EXERCISE DETAILS
Pull out the text on the new copyright rule for short online works and reproduce it in full, word for word.

TEXT below:

Takeaways

The new rule is designed to benefit authors who publish their works online.
The rule incentivizes those who continually create online written content to register their entries in groups every three months.
The rule is limited to written works and so cannot be used to register groups of photos or videos.

Copyright law in the United States provides effective and inexpensive protection for written works, and, thanks to a new rule that takes effect on August 17, 2020, attaining that protection for short online works will be even easier and more affordable for bloggers and social media posters. The new “Group Registration of Short Online Literary Works” rule will allow single or joint authors to register the copyrights in up to 50 works with one application and one $65 filing fee, provided that the following three criteria are met: (1) the works must have been written by the same individual author or the same joint authors; (2) the works must be between 50 and 17,500 words long; and, (3) the works must all have been published online within a 3-month period.

The Copyright Office created the new rule in response to a petition submitted in 2017 by the National Writers Union, the American Society of Journalists and Authors, the Science Fiction and Fantasy Writers of America Inc., and the Horror Writers Association, with the endorsement and support of The Authors Guild, the Association of Garden Communicators, the Society of Children’s Book Authors and Illustrators, the Songwriters Guild of America, and the Textbook & Academic Authors Association. The petition declared an urgent need for a group registration option for short pieces of writing published and distributed online, including blog entries, social media posts, short articles, “bite-sized” fiction, and copyrightable tweets.

A new form, the GRTX form, has been created specially for online submissions through the eCO portal in compliance with the new rule. To fulfill the deposit requirement, an applicant must submit a .zip file with complete copies of each work to be registered in a separate digital file and under a separate title, and the applicant must also provide a title for the entire group. Applicants will also need to state, for each work, the date of online publication and the nation in which the work was published.

End of TEXT.
ENTRIES SUPPLIED below:

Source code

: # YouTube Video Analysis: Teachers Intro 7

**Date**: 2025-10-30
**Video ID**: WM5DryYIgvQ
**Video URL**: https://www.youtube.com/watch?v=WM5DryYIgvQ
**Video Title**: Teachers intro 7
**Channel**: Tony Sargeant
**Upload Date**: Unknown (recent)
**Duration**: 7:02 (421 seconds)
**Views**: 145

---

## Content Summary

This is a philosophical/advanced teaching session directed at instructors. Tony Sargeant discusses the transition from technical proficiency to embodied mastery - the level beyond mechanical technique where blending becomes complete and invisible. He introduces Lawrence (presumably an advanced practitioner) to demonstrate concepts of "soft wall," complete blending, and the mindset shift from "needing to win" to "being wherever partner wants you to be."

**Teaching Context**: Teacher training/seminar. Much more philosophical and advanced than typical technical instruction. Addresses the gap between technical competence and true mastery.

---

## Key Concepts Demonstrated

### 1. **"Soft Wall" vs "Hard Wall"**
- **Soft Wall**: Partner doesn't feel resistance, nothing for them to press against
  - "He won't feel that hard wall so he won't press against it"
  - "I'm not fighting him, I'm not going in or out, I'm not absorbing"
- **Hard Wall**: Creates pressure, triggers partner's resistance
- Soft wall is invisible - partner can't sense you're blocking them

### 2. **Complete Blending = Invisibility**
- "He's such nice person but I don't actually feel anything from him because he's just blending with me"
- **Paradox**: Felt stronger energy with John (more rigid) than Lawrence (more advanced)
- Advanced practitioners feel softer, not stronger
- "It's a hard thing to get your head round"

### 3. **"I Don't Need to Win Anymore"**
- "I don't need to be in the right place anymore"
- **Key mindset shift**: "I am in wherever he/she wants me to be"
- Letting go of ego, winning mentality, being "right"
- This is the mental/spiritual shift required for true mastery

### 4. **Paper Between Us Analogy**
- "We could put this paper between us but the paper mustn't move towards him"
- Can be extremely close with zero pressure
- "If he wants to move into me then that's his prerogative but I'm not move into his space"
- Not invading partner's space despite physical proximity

End of ENTRIES SUPPLIED.

OUTPUT BELOW
Takeaways

The new rule is designed to benefit authors who publish their works online.
The rule incentivizes those who continually create online written content to register their entries in groups every three months.
The rule is limited to written works and so cannot be used to register groups of photos or videos.

Copyright law in the United States provides effective and inexpensive protection for written works, and, thanks to a new rule that takes effect on August 17, 2020, attaining that protection for short online works will be even easier and more affordable for bloggers and social media posters. The new “Group Registration of Short Online Literary Works” rule will allow single or joint authors to register the copyrights in up to 50 works with one application and one $65 filing fee, provided that the following three criteria are met: (1) the works must have been written by the same individual author or the same joint authors; (2) the works must be between 50 and 17,500 words long; and, (3) the works must all have been published online within a 3-month period.

The Copyright Office created the new rule in response to a petition submitted in 2017 by the National Writers Union, the American Society of Journalists and Authors, the Science Fiction and Fantasy Writers of America Inc., and the Horror Writers Association, with the endorsement and support of The Authors Guild, the Association of Garden Communicators, the Society of Children’s Book Authors and Illustrators, the Songwriters Guild of America, and the Textbook & Academic Authors Association. The petition declared an urgent need for a group registration option for short pieces of writing published and distributed online, including blog entries, social media posts, short articles, “bite-sized” fiction, and copyrightable tweets.

A new form, the GRTX form, has been created specially for online submissions through the eCO portal in compliance with the new rule. To fulfill the deposit requirement, an applicant must submit a .zip file with complete copies of each work to be registered in a separate digital file and under a separate title, and the applicant must also provide a title for the entire group. Applicants will also need to state, for each work, the date of online publication and the nation in which the work was published.